I am departing from my normal role of commenting on regulatory matters to make a direct plea to broadcasters for a public service announcement dear to my heart. May is “Lyme Disease Awareness Month.” It has been officially designated by many Governors and state legislatures and is recognized by Lyme patients across the USA. I ask your support in bringing awareness to all Americans about this dangerous, potentially life-changing disease and how to prevent it.
Our non-profit organization, NatCapLyme, has produced a radio and television public interest spots to increase public awareness and prevention. Please consider downloading these spots and providing them with a good PSA schedule this summer, but particularly this May when your viewers and listeners are beginning to enjoy the outdoors. The spots are available at the NatCapLyme website under the Prevention tab. Here is a direct link.
Here’s some additional background:
Lyme, with its tick-borne co-infections, is recognized as the fastest-spreading tick-borne disease in the United States. The Centers of Disease Control and Prevention (CDC) recorded 38,500 new cases in 2009, but acknowledge that they greatly under-count the number of cases, estimating that only one in ten cases is reported, putting the number of actual cases occurring annually at around 300,000. Notably, Lyme disease has been reported in every single state in the United States!
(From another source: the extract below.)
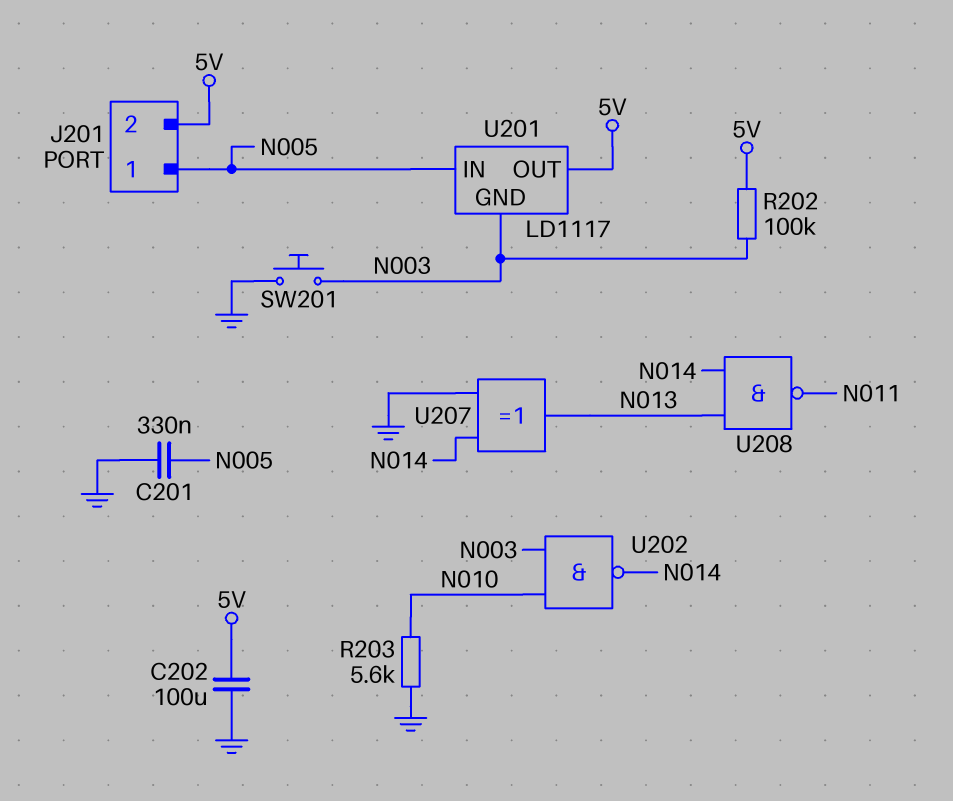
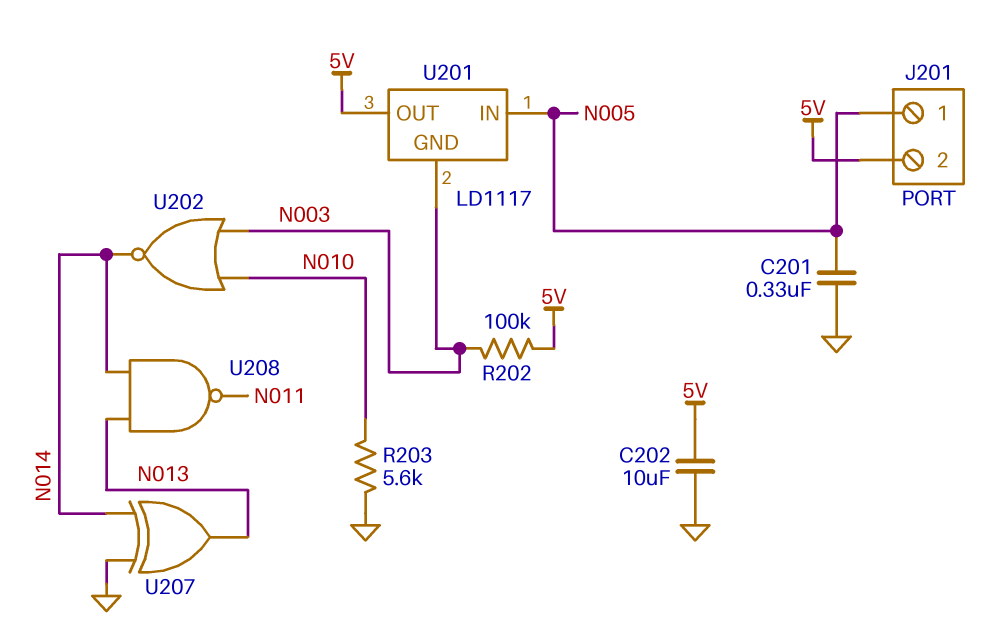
C202: 100uF (5V, GND) -> 10uF (5V, GND)
SW201: button (GND, N003) -> none
U202: NAND (in N003, in N010, out N014) -> NOR (in N003, in N010, out N014)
Despite this data, many people have hardly heard of it, or continue to believe that it is a disease danger limited to the northeast region of the U.S.
My own life was drastically affected by Lyme when my wife contracted the disease in 1993. Like many other of its victims, she was not promptly diagnosed and received treatment too late to completely overcome its effects. We became active in the patient support and advocacy community and formed the National Capital Lyme and Tick-borne Disease Association (NatCapLyme) www.natcaplyme.org
Among its activities, NatCapLyme was invited by the National Academies of Sciences, Institute of Medicine to participate in a congressionally-funded workshop on Lyme disease. Representing NatCapLyme, I twice presented comments on the Lyme patient perspective. That report was just released and provides hopeful direction for the sufferers of the chronic form of the disease. A link to that report is on the NatCapLyme website at the bottom of the welcome page. Our commissioned paper, The Human Dimension of Lyme and Other Tick-Borne Diseases: The Patient Perspective, is also available from the IOM website Institute of Medicine.
In addition, I would be happy to work with anyone wishing to produce new Lyme disease awareness spots.